• REQUIRED WORK: Omit the pictures while printing every entry below exactly as given.

─── DATA SHOWN

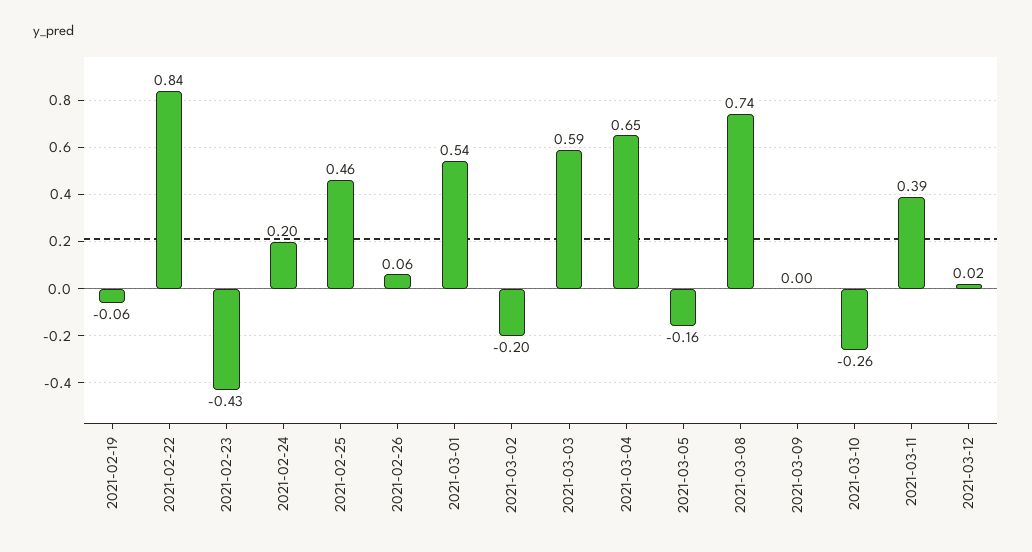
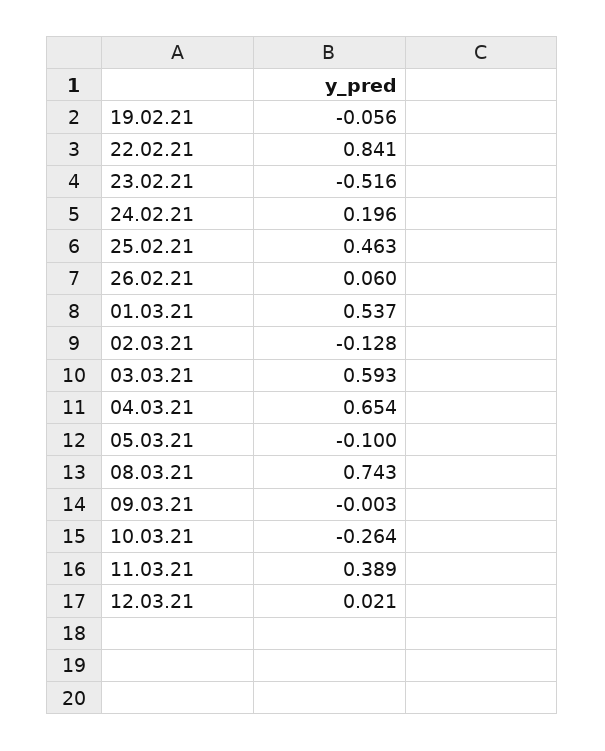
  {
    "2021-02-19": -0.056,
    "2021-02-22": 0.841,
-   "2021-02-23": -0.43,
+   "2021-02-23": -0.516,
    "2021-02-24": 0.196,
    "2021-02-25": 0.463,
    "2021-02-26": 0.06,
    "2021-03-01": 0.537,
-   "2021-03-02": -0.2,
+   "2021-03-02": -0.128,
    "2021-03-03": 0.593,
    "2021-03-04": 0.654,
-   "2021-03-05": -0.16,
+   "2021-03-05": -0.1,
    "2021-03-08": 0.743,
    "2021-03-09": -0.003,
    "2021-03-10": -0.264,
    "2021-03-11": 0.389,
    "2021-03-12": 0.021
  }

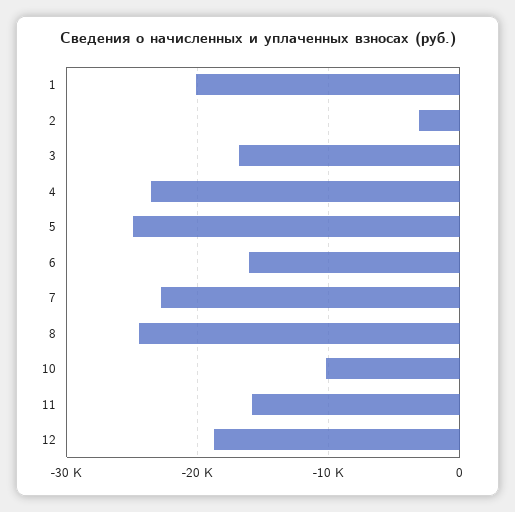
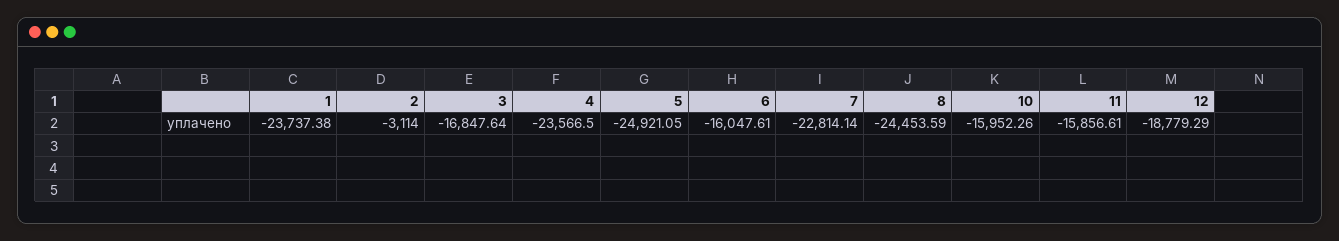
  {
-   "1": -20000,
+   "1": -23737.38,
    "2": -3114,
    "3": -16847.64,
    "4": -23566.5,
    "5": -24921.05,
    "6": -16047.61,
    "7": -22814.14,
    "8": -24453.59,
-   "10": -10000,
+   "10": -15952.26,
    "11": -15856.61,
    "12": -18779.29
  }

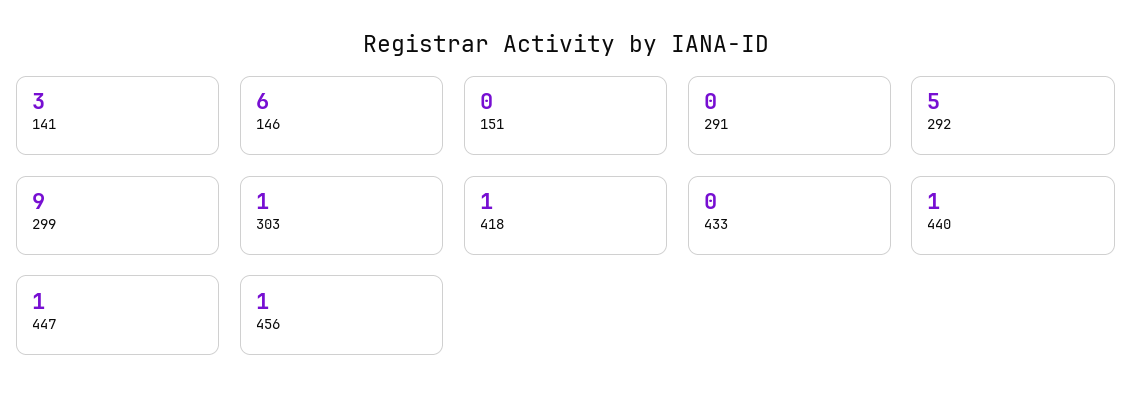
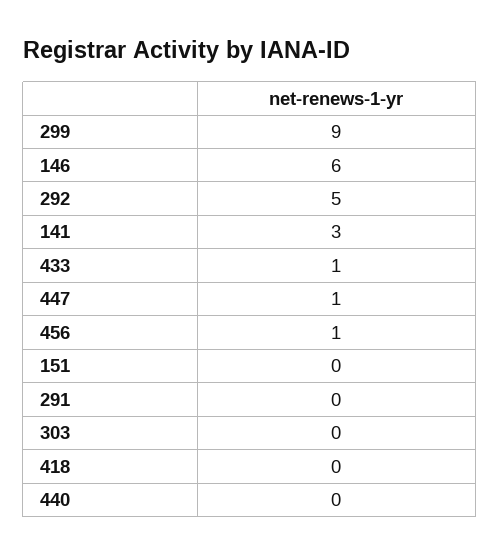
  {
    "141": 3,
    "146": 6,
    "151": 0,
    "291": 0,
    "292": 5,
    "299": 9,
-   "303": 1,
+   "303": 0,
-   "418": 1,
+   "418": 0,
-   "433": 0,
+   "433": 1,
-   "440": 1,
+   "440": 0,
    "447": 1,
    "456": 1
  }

──────

• ANSWER SPACE:
  {
    "2021-02-19": -0.056,
    "2021-02-22": 0.841,
-   "2021-02-23": -0.43,
+   "2021-02-23": -0.516,
    "2021-02-24": 0.196,
    "2021-02-25": 0.463,
    "2021-02-26": 0.06,
    "2021-03-01": 0.537,
-   "2021-03-02": -0.2,
+   "2021-03-02": -0.128,
    "2021-03-03": 0.593,
    "2021-03-04": 0.654,
-   "2021-03-05": -0.16,
+   "2021-03-05": -0.1,
    "2021-03-08": 0.743,
    "2021-03-09": -0.003,
    "2021-03-10": -0.264,
    "2021-03-11": 0.389,
    "2021-03-12": 0.021
  }

  {
-   "1": -20000,
+   "1": -23737.38,
    "2": -3114,
    "3": -16847.64,
    "4": -23566.5,
    "5": -24921.05,
    "6": -16047.61,
    "7": -22814.14,
    "8": -24453.59,
-   "10": -10000,
+   "10": -15952.26,
    "11": -15856.61,
    "12": -18779.29
  }

  {
    "141": 3,
    "146": 6,
    "151": 0,
    "291": 0,
    "292": 5,
    "299": 9,
-   "303": 1,
+   "303": 0,
-   "418": 1,
+   "418": 0,
-   "433": 0,
+   "433": 1,
-   "440": 1,
+   "440": 0,
    "447": 1,
    "456": 1
  }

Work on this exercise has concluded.